According to the motion, on Oct. 30, the SEC filed and settled with Delphi a lawsuit alleging violations of federal securities laws related to transactions that were the subject of a June 2005 financial restatement.

Specifically, Delphi said it completed a financial restatement in June 2005, reducing retained earnings as of Dec. 31, 2001 by $265 million, reducing 2002 net income by $24 million and improving 2003 net loss by $46 million.

In the lawsuit filed Oct. 30 in the U.S. District Court for the Eastern District of Michigan, the SEC charged Delphi with engaging in a pattern of fraudulent conduct between 2000 and 2004.

At that time, Delphi agreed to resolve the charges, without admitting or denying any wrongdoing, and to be enjoined from future violations of the securities laws.

The SEC also charged 13 individuals, nine of whom were former Delphi employees, for their alleged roles in the fraudulent conduct or in related reporting and books-and-records violations by Delphi.

None of those individuals are currently employed by or insiders of Delphi, the motion said.

The SEC's allegations included:

• In 2000, Delphi engaged in two fraudulent accounting and disclosure schemes with the purpose of hiding a $237 million warranty claim asserted by its former parent company and inflating its net income by $202 million;

• In the fourth quarter of 2000, Delphi entered into two improper inventory schemes, through which it agreed to sell about $270 million of metals, automotive batteries and generator cores to two third parties at year's end, while simultaneously agreeing to repurchase the inventory in the following quarter for the original sales price, plus interest charges and structuring fees.

The SEC alleged that the purpose of the schemes was for Delphi to inflate its cash flow from operations by $200 million, engineer $270 million in inventory reductions and improperly report $80 million in net income;

• In the fourth quarter of 2001, Delphi solicited a $20 million lump sum payment from an IT company in return for Delphi's providing new business to that company.

The SEC alleged that Delphi agreed to repay the $20 million over five years, with interest, which made the payment a loan to the IT company.

However, in order to meet earnings forecasts for the quarter, the SEC alleged that Delphi improperly accounted for the $20 million payment as if it was a non-refundable rebate on past business, rather than a liability;

• From 2003 to 2004, Delphi hid up to $325 million in factoring, or sales of accounts receivable, in order to improperly boost non-GAAP pro forma measures of Delphi's financial performance that were relied upon by investors, analysts, and rating agencies.

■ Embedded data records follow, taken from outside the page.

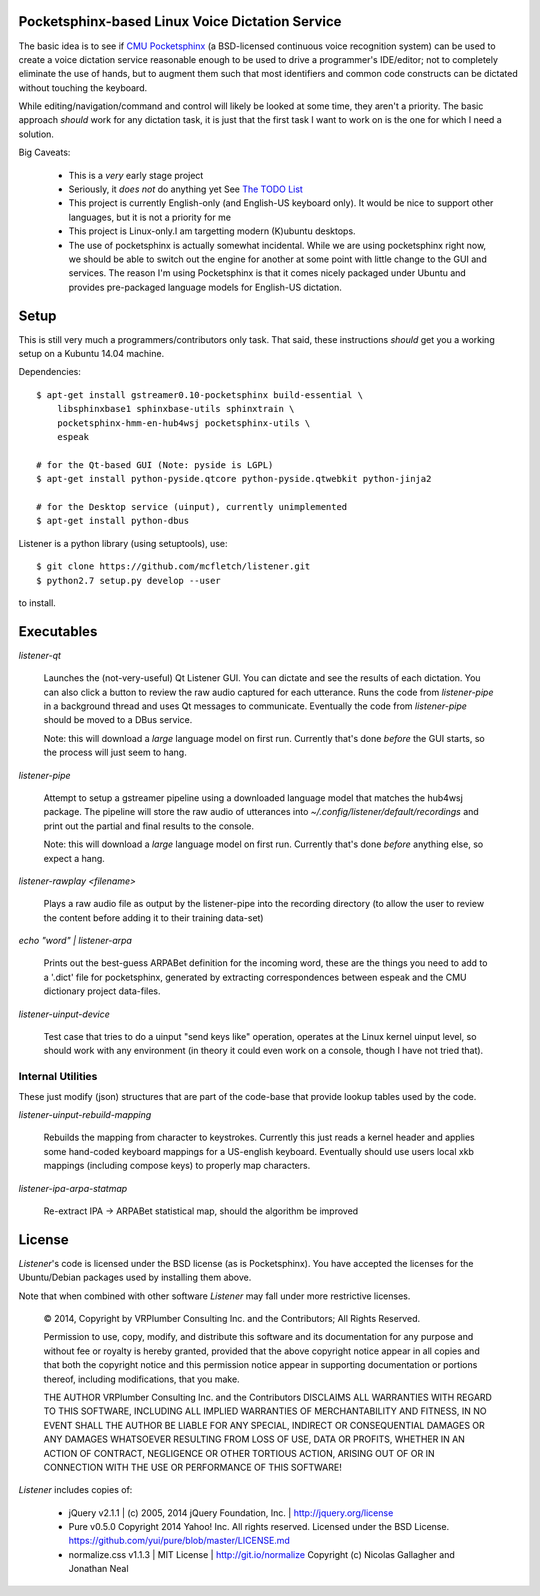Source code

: Pocketsphinx-based Linux Voice Dictation Service
================================================

The basic idea is to see if `CMU Pocketsphinx`_ (a BSD-licensed continuous 
voice recognition system) can be used to create a voice dictation service 
reasonable enough to be used to drive a programmer's IDE/editor; not to 
completely eliminate the use of hands, but to augment them such that most 
identifiers and common code constructs can be dictated without touching the 
keyboard.

While editing/navigation/command and control will likely be looked at 
some time, they aren't a priority. The basic approach *should* work for any 
dictation task, it is just that the first task I want to work on is the 
one for which I need a solution.

Big Caveats:

 * This is a *very* early stage project
 * Seriously, it *does not* do anything yet See `The TODO List`_
 * This project is currently English-only (and English-US keyboard only). 
   It would be nice to support other languages, but it is not a priority for me
 * This project is Linux-only.I am targetting modern (K)ubuntu desktops.
 * The use of pocketsphinx is actually somewhat incidental. While we are using 
   pocketsphinx right now, we should be able to switch out the engine for 
   another at some point with little change to the GUI and services.
   The reason I'm using Pocketsphinx is that it comes nicely packaged under 
   Ubuntu and provides pre-packaged language models for English-US dictation.

.. _`The TODO List`: ./TODO.rst
.. _`CMU Pocketsphinx`: http://cmusphinx.sourceforge.net/pocketsphinx

Setup
=====

This is still very much a programmers/contributors only task. That said,
these instructions *should* get you a working setup on a Kubuntu 14.04 
machine.

Dependencies::

    $ apt-get install gstreamer0.10-pocketsphinx build-essential \
        libsphinxbase1 sphinxbase-utils sphinxtrain \
        pocketsphinx-hmm-en-hub4wsj pocketsphinx-utils \
        espeak
    
    # for the Qt-based GUI (Note: pyside is LGPL)
    $ apt-get install python-pyside.qtcore python-pyside.qtwebkit python-jinja2

    # for the Desktop service (uinput), currently unimplemented
    $ apt-get install python-dbus

Listener is a python library (using setuptools), use::

    $ git clone https://github.com/mcfletch/listener.git
    $ python2.7 setup.py develop --user

to install.

Executables
===========

`listener-qt`

    Launches the (not-very-useful) Qt Listener GUI. You can dictate and see 
    the results of each dictation. You can also click a button to review the 
    raw audio captured for each utterance. Runs the code from `listener-pipe`
    in a background thread and uses Qt messages to communicate.  Eventually 
    the code from `listener-pipe` should be moved to a DBus service.
    
    Note: this will download a *large* language model on first run. Currently
    that's done *before* the GUI starts, so the process will just seem to hang.

`listener-pipe`

    Attempt to setup a gstreamer pipeline using a downloaded language model 
    that matches the hub4wsj package. 
    The pipeline will store the raw audio of utterances into 
    `~/.config/listener/default/recordings` 
    and print out the partial and final results to the console.

    Note: this will download a *large* language model on first run. Currently
    that's done *before* anything else, so expect a hang.

`listener-rawplay <filename>`

    Plays a raw audio file as output by the listener-pipe into the 
    recording directory (to allow the user to review the content before 
    adding it to their training data-set)

`echo "word" | listener-arpa`

    Prints out the best-guess ARPABet definition for the incoming word,
    these are the things you need to add to a '.dict' file for pocketsphinx,
    generated by extracting correspondences between espeak and the CMU 
    dictionary project data-files.

`listener-uinput-device`

    Test case that tries to do a uinput "send keys like" operation,
    operates at the Linux kernel uinput level, so should work with 
    any environment (in theory it could even work on a console, though 
    I have not tried that).

Internal Utilities 
------------------

These just modify (json) structures that are part of the code-base that 
provide lookup tables used by the code.
    
`listener-uinput-rebuild-mapping`

    Rebuilds the mapping from character to keystrokes. Currently this 
    just reads a kernel header and applies some hand-coded keyboard 
    mappings for a US-english keyboard. Eventually should use users 
    local xkb mappings (including compose keys) to properly map characters.

`listener-ipa-arpa-statmap`

    Re-extract IPA -> ARPABet statistical map, should the algorithm 
    be improved

License
=======

`Listener`'s code is licensed under the BSD license (as is Pocketsphinx). 
You have accepted the licenses for the Ubuntu/Debian packages used by 
installing them above. 

Note that when combined with other software `Listener` may fall under 
more restrictive licenses.

    © 2014, Copyright by VRPlumber Consulting Inc. and the Contributors;
    All Rights Reserved.

    Permission to use, copy, modify, and distribute this software 
    and its documentation for any purpose and without fee or royalty
    is hereby granted, provided that the above copyright notice appear
    in all copies and that both the copyright notice and this 
    permission notice appear in supporting documentation or portions 
    thereof, including modifications, that you make.

    THE AUTHOR VRPlumber Consulting Inc. and the Contributors 
    DISCLAIMS ALL WARRANTIES WITH REGARD
    TO THIS SOFTWARE, INCLUDING ALL IMPLIED WARRANTIES OF 
    MERCHANTABILITY AND FITNESS, IN NO EVENT SHALL THE AUTHOR BE 
    LIABLE FOR ANY SPECIAL, INDIRECT OR CONSEQUENTIAL DAMAGES OR ANY 
    DAMAGES WHATSOEVER RESULTING FROM LOSS OF USE, DATA OR PROFITS, 
    WHETHER IN AN ACTION OF CONTRACT, NEGLIGENCE OR OTHER TORTIOUS 
    ACTION, ARISING OUT OF OR IN CONNECTION WITH THE USE OR 
    PERFORMANCE OF THIS SOFTWARE!

`Listener` includes copies of:

    * jQuery v2.1.1 | (c) 2005, 2014 jQuery Foundation, Inc. | 
      http://jquery.org/license
    
    * Pure v0.5.0
      Copyright 2014 Yahoo! Inc. All rights reserved.
      Licensed under the BSD License.
      https://github.com/yui/pure/blob/master/LICENSE.md
    
    * normalize.css v1.1.3 | MIT License | http://git.io/normalize
      Copyright (c) Nicolas Gallagher and Jonathan Neal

The SEC alleged that hiding this factoring allowed Delphi to overstate materially its street net liquidity, a pro forma measure, during that two-year period.

In addition, in one quarter, the SEC alleged that Delphi also manipulated the hidden factoring to create a false $30 million boost in its street operating cash flow, another pro forma measure.

A hearing is scheduled for Nov. 30.

Delphi, a Troy, Mich.-based automotive electronics manufacturer, filed for bankruptcy on Oct. 8, 2005. Its Chapter 11 case number is 05-44481.